◆ Что сделать ◆
1. Ответьте на вопросы по отрывку о Фурманове:
(a) На какую должность назначили Фурманова в ЦК?
(b) Как называется роман, который движется медленно?
(c) Какая часть головы, согласно записи в дневнике, особенно быстро отзывается на нервные взрывы?
2. Пожалуйста, повторите слово в слово часть отрывка о Фурманове, которая открывается словами «Вскоре он уже» и завершается словами «записывает в дневник.».

◆ Фрагмент страницы ◆
----

Он даже в дневник записал: «За последние месяцы стала ныть, а иной раз остро ныть — левая часть головы, чаще площадка виска. Потом — мозжечок — он особенно быстро отзывается на нервные взрывы, словно тут гирю к нему привесят, так мучительно тянет и давит».

В Центральном Комитете партии видели то уважение, с которым относятся к Фурманову все писатели — и пролетарские и «попутчики», высоко ценили его принципиальную партийную линию.

Вскоре он уже был приглашен в ЦК и назначен инструктором по литературе.

И опять бесконечные встречи, беседы, заседания, консультации.

А ночью долгие раздумья за письменным столом. Роман «Писатели» движется медленно. Он это чувствует и сам И подгоняет себя и сам тормозит С этой будущей книгой связано многое Но почему-то не лежит к ней душа так, как к «Чапаеву».

В первый день 1926-го, размышляя над планами нового года (кто мог знать, что это будет последний год его жизни?..), он записывает в дневник.

----

◆ Приложенный перечень ◆
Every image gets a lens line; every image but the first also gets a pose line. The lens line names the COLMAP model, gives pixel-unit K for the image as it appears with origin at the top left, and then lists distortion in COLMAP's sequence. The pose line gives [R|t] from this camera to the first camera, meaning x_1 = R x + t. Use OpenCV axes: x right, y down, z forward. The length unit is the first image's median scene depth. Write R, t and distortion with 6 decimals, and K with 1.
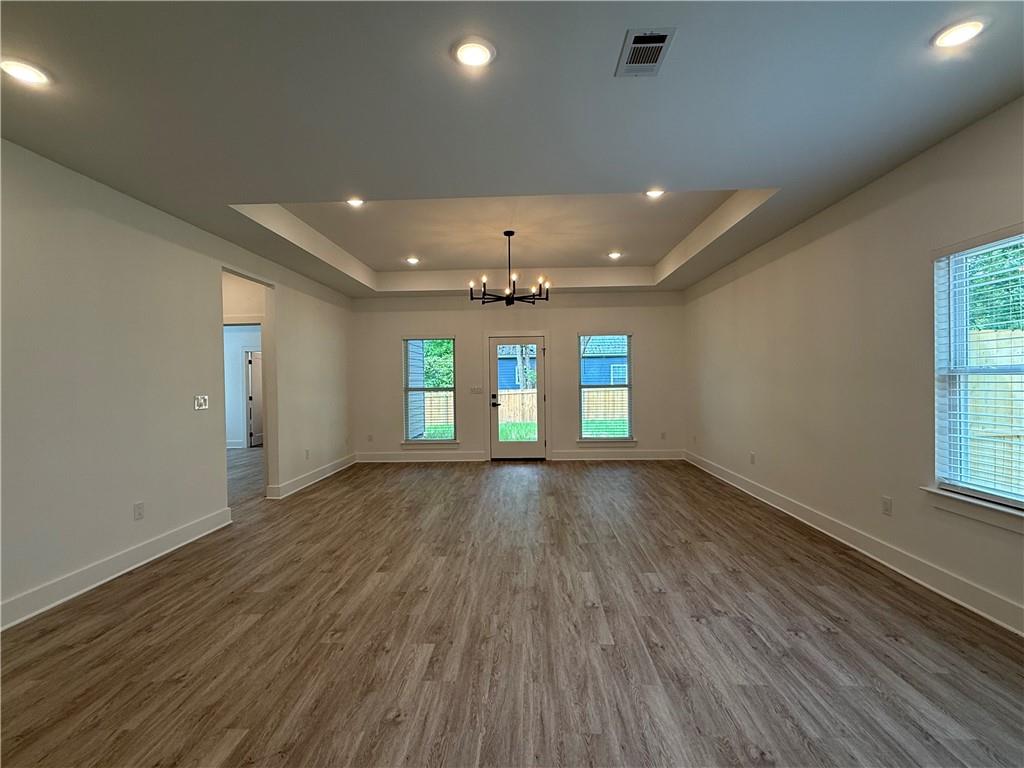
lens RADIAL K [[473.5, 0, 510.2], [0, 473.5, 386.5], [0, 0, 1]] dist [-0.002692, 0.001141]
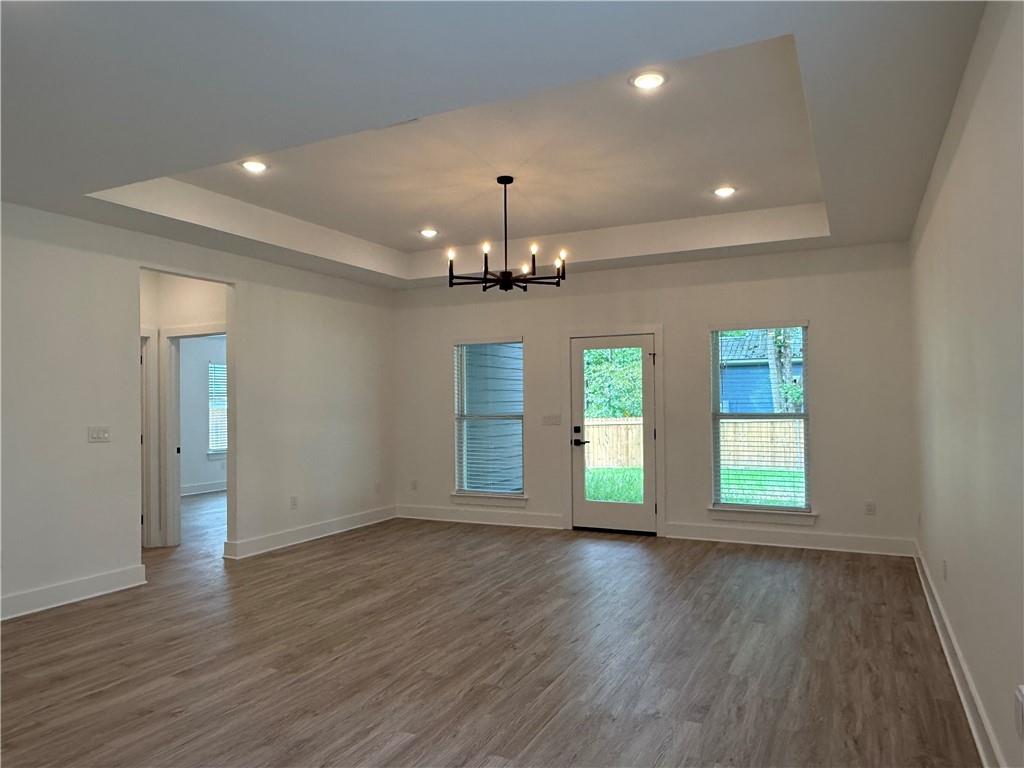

----

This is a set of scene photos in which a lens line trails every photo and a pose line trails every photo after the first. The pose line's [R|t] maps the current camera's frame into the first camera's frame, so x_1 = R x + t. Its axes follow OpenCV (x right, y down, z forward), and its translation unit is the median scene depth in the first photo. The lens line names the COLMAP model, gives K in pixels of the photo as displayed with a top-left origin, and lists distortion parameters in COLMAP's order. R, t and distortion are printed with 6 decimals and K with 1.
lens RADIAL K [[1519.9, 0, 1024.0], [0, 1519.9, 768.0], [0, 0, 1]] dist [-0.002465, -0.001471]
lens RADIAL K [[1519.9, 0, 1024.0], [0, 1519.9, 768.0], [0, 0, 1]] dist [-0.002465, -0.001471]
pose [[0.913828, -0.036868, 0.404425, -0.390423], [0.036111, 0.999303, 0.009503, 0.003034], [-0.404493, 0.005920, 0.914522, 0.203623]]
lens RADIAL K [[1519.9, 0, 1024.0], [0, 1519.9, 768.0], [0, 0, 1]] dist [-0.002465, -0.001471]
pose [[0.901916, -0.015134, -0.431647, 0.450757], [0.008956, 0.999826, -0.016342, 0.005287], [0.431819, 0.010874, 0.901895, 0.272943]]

----

◆ Ответы по заданиям ◆
1.
(a) Инструктор по литературе.
(b) «Писатели».
(c) Мозжечок.

2.
Вскоре он уже был приглашен в ЦК и назначен инструктором по литературе.

И опять бесконечные встречи, беседы, заседания, консультации.

А ночью долгие раздумья за письменным столом. Роман «Писатели» движется медленно. Он это чувствует и сам И подгоняет себя и сам тормозит С этой будущей книгой связано многое Но почему-то не лежит к ней душа так, как к «Чапаеву».

В первый день 1926-го, размышляя над планами нового года (кто мог знать, что это будет последний год его жизни?..), он записывает в дневник.